L’inéluctable déclin du tabagisme
Philip Morris n’a guère le choix. Les autorités dénoncent de plus en plus la nocivité des cigarettes, et les coûts qu’elles induisent pour la société. De leur côté, les consommateurs sont de plus en plus soucieux de leur santé. Ces 2 facteurs pointent inéluctablement vers un déclin de la cigarette. Entre 1965 et 2014, le pourcentage de fumeurs américains est passé de 43 % à 18 % Pour les cigarettiers, s’adapter à ce nouveau contexte est une question de survie.
Des stratégies discutables
Depuis 1999, le niveau de nicotine contenue dans certaines cigarettes a beaucoup augmenté, ce qui les rend plus addictives. C’est ce qu’a montré une étude du département de santé publique du Massachusetts et de l’École de Médecine de l’université du Massachusetts en 2014.
Les chercheurs ont examiné les niveaux de nicotine contenue dans les cigarettes de 4 cigarettiers américains, dont Philip Morris. Ils ont observé que la quantité de nicotine avait augmenté de 15 % entre 1999 et 2011.
Ils ont spéculé que cette augmentation pouvait résulter d’une modification de la conception de certaines cigarettes (une cigarette légèrement plus longue, ou un filtre différent) pour augmenter l’ingestion de nicotine par le fumeur. L’objectif serait de commercialiser des produits encore plus addictifs, qui pourraient faciliter l’entrée des jeunes fumeurs dans la dépendance dès leurs toutes premières cigarettes.
De cette manière, les cigarettiers chercheraient à limiter l’érosion de la population de fumeurs, et donc, de leurs clients.
Les gouvernements commencent à se rebiffer
En 1999, le ministère américain de la Justice a engagé ses poursuites contre les marques de cigarettes Marlboro, Camel et Lucky Strike. Il espérait ainsi récupérer les milliards de dollars dépensés en soins de santé pour traiter les maladies induites par le tabagisme.
Mais en 2006, le tribunal avait jugé ces réclamations sans fondement. Cependant, les grands industriels du secteur ont été condamnés l’année dernière à financer une campagne d’information pour compenser des décennies de messages mensongers sur les effets du tabagisme.
La campagne, diffusée en « prime time » à la télévision américaine, devait faire passer 5 slogans. Le plus percutant était sans doute celui-ci :
« On recense chaque année un nombre plus important de décès dus au tabagisme que ceux qui ont été provoqués par les assassinats, le sida, les suicides, les drogues, les accidents de voiture et l’alcool cumulés. »

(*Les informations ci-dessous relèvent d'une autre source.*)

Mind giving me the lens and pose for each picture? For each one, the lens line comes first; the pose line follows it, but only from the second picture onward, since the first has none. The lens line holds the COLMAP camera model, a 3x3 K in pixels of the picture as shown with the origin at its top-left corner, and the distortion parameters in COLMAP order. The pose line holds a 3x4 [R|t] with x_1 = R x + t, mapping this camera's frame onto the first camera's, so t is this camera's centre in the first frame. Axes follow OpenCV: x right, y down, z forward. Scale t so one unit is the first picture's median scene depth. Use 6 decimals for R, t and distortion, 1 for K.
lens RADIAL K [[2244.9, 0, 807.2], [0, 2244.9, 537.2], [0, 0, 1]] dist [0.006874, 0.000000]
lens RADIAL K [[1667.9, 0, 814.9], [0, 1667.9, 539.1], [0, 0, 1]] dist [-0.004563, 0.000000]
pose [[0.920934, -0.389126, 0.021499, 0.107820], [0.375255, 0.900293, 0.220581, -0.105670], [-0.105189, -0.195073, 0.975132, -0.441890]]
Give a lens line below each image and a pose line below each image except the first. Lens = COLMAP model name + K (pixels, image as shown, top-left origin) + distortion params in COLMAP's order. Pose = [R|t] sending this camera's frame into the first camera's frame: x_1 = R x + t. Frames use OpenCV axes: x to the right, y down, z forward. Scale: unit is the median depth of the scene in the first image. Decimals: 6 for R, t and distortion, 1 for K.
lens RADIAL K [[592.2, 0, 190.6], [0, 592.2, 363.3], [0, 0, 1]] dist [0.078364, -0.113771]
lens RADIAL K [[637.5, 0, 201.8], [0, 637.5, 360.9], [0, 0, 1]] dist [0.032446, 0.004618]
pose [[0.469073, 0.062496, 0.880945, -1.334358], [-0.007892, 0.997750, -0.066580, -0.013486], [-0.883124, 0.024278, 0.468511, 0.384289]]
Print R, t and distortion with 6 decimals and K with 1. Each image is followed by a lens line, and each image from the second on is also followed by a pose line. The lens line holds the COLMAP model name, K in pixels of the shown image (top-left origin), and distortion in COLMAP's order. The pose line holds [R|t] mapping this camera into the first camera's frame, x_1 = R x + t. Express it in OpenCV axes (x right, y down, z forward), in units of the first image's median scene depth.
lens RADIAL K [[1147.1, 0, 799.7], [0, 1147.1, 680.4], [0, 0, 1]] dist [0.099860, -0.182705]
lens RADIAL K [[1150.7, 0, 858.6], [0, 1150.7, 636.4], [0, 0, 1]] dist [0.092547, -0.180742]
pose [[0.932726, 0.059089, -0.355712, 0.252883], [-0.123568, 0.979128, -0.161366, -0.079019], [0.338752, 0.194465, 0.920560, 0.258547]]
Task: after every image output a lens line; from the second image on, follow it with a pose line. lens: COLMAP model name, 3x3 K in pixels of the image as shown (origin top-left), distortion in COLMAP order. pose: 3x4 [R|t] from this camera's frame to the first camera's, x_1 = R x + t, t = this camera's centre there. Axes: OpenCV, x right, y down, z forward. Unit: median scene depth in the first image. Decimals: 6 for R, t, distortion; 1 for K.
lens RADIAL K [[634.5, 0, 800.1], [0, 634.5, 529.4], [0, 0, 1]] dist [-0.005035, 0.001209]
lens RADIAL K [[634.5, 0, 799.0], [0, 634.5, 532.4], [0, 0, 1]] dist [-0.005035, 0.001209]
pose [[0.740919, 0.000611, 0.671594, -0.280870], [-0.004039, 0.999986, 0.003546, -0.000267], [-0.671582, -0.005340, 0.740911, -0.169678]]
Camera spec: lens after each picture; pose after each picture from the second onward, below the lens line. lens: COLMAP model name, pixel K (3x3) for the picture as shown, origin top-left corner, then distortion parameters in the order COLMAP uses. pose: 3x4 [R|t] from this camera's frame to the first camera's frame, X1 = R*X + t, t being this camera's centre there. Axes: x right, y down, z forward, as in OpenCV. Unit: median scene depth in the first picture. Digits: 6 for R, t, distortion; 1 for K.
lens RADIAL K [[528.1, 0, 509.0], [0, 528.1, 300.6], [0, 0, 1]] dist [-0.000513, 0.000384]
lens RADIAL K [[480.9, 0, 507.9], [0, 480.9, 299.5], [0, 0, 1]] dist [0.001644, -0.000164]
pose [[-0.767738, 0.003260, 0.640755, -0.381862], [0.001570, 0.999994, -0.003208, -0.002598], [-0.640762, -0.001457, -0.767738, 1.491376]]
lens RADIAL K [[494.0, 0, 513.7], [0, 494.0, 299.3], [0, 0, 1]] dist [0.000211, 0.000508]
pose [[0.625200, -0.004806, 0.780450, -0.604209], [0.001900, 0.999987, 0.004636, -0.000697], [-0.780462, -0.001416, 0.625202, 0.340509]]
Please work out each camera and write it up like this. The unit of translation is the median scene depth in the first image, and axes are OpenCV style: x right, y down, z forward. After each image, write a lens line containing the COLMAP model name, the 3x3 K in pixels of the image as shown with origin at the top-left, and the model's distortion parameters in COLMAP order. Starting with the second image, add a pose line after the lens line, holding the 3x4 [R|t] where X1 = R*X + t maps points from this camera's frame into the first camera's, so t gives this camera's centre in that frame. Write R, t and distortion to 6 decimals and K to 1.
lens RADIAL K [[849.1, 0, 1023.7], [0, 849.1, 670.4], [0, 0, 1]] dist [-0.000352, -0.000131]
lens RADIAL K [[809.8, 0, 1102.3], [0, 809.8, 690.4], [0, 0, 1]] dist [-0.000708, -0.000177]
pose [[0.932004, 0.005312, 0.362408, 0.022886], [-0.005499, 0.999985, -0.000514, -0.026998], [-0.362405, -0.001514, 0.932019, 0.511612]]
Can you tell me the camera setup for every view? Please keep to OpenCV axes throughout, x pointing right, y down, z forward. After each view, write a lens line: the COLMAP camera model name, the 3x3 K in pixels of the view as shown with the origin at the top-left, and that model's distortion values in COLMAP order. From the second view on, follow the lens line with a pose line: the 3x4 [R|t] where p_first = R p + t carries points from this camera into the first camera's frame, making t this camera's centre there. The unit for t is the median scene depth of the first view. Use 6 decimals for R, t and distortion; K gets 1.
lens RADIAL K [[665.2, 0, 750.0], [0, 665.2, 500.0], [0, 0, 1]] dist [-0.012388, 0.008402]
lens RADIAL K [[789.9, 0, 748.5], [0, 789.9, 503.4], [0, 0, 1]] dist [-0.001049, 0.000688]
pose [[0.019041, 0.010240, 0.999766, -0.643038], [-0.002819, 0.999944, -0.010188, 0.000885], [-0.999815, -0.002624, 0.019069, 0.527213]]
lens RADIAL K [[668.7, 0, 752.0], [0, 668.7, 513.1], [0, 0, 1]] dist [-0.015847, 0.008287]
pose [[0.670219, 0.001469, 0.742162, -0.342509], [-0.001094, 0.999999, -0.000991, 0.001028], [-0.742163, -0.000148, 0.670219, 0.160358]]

Ainsi, ils devaient reconnaître publiquement que fumer tue.
Des produits alternatifs
Au mois de septembre 2017, on a appris que Philip Morris avait investi massivement dans une nouvelle génération de cigarettes compatibles avec sa technologie IQOS. Il s’agit d’un système de chauffage électronique qui ne brûle pas le tabac.
Les cigarettes issues de cette technologie, les Heets, contiendraient 90 à 95 % de composants chimiques et de constituants nocifs en moins. Selon Lucas Rossi, directeur de la production au Cube de Neuchâtel, le centre de R&D du cigarettier, des analyses auraient montré qu’elles réduiraient les risques de maladies cardio-vasculaires et de maladies respiratoires et pulmonaires.